=== What is needed ===
Without the pictures, copy all the entries below exactly.

---------- Task data

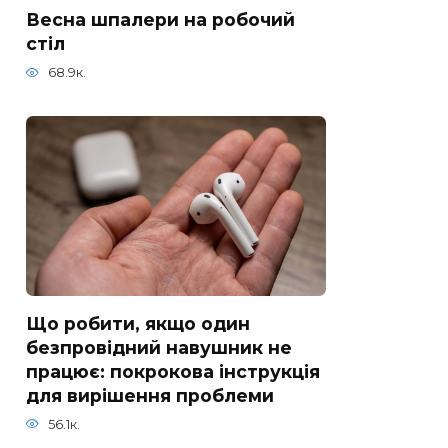
Весна шпалери на робочий
стіл
68.9к.
Що робити, якщо один
безпровідний навушник не
працює: покрокова інструкція
для вирішення проблеми
56.1к.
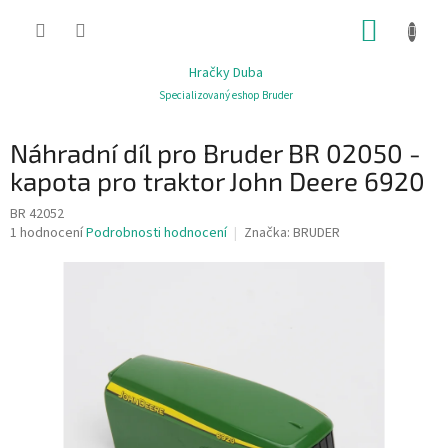
Přejít
NÁKUP
na
obsah
KOŠÍK
Hračky Duba
Specializovaný eshop Bruder
Náhradní díl pro Bruder BR 02050 -
kapota pro traktor John Deere 6920
BR 42052
Průměrné
1 hodnocení
Podrobnosti hodnocení
Značka:
BRUDER
hodnocení
produktu
je
1,0
z
5
hvězdiček.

--------------------

=== Task answer ===
Весна шпалери на робочий
стіл
68.9к.
Що робити, якщо один
безпровідний навушник не
працює: покрокова інструкція
для вирішення проблеми
56.1к.
Přejít
NÁKUP
na
obsah
KOŠÍK
Hračky Duba
Specializovaný eshop Bruder
Náhradní díl pro Bruder BR 02050 -
kapota pro traktor John Deere 6920
BR 42052
Průměrné
1 hodnocení
Podrobnosti hodnocení
Značka:
BRUDER
hodnocení
produktu
je
1,0
z
5
hvězdiček.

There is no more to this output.